Can you echo the lines below word for word, starting with the very first one and ending with the line that contains "вашей страны может", with both of those lines included?

▸ SUPPLIED DATA

= = = = =

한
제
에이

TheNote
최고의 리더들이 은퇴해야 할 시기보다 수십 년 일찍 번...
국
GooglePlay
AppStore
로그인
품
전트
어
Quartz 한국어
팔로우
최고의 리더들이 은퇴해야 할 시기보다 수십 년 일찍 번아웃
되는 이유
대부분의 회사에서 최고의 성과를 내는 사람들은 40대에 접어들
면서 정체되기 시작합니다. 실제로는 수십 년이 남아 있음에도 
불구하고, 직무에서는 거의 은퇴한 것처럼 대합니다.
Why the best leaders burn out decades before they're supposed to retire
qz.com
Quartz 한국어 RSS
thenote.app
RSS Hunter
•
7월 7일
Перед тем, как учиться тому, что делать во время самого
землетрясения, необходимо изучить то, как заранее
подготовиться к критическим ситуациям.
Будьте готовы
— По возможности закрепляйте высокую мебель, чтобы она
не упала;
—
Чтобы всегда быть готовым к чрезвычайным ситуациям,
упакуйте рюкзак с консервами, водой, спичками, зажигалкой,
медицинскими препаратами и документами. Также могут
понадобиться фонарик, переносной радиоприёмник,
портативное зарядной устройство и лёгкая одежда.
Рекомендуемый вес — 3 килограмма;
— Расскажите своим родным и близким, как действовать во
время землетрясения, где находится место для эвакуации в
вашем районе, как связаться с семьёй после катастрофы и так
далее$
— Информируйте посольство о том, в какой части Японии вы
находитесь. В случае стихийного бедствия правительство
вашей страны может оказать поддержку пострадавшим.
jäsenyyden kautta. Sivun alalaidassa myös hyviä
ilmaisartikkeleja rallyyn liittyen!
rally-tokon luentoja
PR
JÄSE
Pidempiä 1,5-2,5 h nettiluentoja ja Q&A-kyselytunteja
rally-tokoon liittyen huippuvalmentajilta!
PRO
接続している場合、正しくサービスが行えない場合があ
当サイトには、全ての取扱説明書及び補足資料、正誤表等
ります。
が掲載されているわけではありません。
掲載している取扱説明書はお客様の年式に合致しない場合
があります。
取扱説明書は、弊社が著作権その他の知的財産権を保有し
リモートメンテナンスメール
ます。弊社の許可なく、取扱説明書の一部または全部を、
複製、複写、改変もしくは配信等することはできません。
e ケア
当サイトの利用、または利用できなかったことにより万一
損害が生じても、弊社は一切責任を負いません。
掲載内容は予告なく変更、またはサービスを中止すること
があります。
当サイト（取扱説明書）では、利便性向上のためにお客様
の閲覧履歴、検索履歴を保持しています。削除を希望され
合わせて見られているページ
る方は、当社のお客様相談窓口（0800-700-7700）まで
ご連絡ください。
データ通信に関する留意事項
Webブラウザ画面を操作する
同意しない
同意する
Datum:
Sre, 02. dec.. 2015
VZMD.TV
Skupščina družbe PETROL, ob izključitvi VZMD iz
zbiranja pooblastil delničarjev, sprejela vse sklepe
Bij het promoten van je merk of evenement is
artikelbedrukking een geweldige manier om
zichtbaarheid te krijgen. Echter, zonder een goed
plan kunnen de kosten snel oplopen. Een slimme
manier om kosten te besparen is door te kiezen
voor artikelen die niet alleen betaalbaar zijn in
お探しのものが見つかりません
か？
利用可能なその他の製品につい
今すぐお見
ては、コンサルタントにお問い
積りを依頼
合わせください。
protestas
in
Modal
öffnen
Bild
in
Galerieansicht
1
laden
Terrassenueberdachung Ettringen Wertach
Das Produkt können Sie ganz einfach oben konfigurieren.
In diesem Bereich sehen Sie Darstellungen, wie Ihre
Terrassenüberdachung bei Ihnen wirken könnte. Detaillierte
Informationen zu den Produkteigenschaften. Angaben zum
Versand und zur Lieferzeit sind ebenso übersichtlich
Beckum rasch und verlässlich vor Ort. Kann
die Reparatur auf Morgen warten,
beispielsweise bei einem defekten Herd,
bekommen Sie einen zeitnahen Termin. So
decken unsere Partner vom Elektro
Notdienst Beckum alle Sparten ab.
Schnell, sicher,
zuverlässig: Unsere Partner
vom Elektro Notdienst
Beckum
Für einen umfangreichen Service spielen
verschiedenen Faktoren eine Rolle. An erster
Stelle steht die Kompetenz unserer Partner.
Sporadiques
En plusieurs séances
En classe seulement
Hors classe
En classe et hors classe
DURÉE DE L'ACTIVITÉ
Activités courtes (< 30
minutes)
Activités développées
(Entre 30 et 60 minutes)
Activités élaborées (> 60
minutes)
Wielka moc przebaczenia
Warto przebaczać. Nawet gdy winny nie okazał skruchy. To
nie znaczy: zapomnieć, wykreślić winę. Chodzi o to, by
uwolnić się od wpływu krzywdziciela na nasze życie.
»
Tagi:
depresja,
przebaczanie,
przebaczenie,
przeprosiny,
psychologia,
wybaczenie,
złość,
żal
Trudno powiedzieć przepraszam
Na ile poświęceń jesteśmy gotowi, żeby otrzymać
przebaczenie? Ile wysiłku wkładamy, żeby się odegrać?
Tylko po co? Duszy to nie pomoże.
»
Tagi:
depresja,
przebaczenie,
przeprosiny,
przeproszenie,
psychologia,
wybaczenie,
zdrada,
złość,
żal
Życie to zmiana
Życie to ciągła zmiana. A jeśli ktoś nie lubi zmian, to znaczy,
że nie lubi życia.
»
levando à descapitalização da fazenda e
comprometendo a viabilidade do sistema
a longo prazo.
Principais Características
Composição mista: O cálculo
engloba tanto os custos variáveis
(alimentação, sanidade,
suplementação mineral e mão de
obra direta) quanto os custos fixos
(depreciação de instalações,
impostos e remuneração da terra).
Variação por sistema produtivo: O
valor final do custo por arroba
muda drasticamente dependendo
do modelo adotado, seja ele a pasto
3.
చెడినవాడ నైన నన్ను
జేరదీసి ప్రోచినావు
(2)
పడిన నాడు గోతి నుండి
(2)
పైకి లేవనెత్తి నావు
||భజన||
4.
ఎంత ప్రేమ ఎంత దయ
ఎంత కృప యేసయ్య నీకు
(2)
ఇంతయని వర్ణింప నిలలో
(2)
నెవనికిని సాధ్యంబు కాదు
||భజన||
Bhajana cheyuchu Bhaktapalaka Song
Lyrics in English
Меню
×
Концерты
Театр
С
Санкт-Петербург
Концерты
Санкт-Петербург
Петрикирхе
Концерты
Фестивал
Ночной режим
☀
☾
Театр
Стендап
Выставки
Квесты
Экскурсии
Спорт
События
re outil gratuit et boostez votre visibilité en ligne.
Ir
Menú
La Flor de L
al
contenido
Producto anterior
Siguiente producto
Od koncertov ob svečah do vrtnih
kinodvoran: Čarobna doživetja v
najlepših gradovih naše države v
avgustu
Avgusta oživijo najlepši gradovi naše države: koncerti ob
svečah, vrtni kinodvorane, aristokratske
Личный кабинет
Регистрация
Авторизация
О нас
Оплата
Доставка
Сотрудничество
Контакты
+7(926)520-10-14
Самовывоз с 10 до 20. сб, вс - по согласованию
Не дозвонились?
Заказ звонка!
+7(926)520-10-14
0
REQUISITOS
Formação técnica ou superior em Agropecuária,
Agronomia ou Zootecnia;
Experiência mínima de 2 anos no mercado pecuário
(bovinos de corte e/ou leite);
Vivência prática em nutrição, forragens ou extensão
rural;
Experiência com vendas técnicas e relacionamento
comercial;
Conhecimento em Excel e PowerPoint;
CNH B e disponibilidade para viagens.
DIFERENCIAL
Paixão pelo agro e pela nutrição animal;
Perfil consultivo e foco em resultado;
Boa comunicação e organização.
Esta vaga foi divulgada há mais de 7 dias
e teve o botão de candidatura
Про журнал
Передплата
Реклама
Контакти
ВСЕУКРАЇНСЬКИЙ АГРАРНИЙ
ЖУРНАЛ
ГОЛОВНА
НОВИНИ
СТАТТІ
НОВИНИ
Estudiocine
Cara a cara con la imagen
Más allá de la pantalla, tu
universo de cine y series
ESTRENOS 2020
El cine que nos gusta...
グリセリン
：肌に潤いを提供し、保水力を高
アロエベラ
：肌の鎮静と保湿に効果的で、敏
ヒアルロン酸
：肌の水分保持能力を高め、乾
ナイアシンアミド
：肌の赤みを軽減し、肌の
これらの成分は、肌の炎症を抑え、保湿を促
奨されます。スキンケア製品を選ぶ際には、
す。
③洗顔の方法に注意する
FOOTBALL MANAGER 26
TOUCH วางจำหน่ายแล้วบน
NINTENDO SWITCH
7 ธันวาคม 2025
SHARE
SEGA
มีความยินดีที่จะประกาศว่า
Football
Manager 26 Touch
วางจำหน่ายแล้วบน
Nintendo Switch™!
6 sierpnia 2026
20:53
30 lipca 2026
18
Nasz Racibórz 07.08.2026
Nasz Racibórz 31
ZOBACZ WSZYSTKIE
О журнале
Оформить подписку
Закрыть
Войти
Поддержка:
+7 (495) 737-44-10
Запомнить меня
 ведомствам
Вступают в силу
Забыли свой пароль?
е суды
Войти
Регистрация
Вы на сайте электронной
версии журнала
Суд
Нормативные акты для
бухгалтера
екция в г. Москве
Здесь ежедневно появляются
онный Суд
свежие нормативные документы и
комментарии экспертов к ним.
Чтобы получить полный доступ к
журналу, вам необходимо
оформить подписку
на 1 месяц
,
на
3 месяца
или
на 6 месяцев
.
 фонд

= = = = =

▸ TASK ANSWER
한
제
에이

TheNote
최고의 리더들이 은퇴해야 할 시기보다 수십 년 일찍 번...
국
GooglePlay
AppStore
로그인
품
전트
어
Quartz 한국어
팔로우
최고의 리더들이 은퇴해야 할 시기보다 수십 년 일찍 번아웃
되는 이유
대부분의 회사에서 최고의 성과를 내는 사람들은 40대에 접어들
면서 정체되기 시작합니다. 실제로는 수십 년이 남아 있음에도 
불구하고, 직무에서는 거의 은퇴한 것처럼 대합니다.
Why the best leaders burn out decades before they're supposed to retire
qz.com
Quartz 한국어 RSS
thenote.app
RSS Hunter
•
7월 7일
Перед тем, как учиться тому, что делать во время самого
землетрясения, необходимо изучить то, как заранее
подготовиться к критическим ситуациям.
Будьте готовы
— По возможности закрепляйте высокую мебель, чтобы она
не упала;
—
Чтобы всегда быть готовым к чрезвычайным ситуациям,
упакуйте рюкзак с консервами, водой, спичками, зажигалкой,
медицинскими препаратами и документами. Также могут
понадобиться фонарик, переносной радиоприёмник,
портативное зарядной устройство и лёгкая одежда.
Рекомендуемый вес — 3 килограмма;
— Расскажите своим родным и близким, как действовать во
время землетрясения, где находится место для эвакуации в
вашем районе, как связаться с семьёй после катастрофы и так
далее$
— Информируйте посольство о том, в какой части Японии вы
находитесь. В случае стихийного бедствия правительство
вашей страны может оказать поддержку пострадавшим.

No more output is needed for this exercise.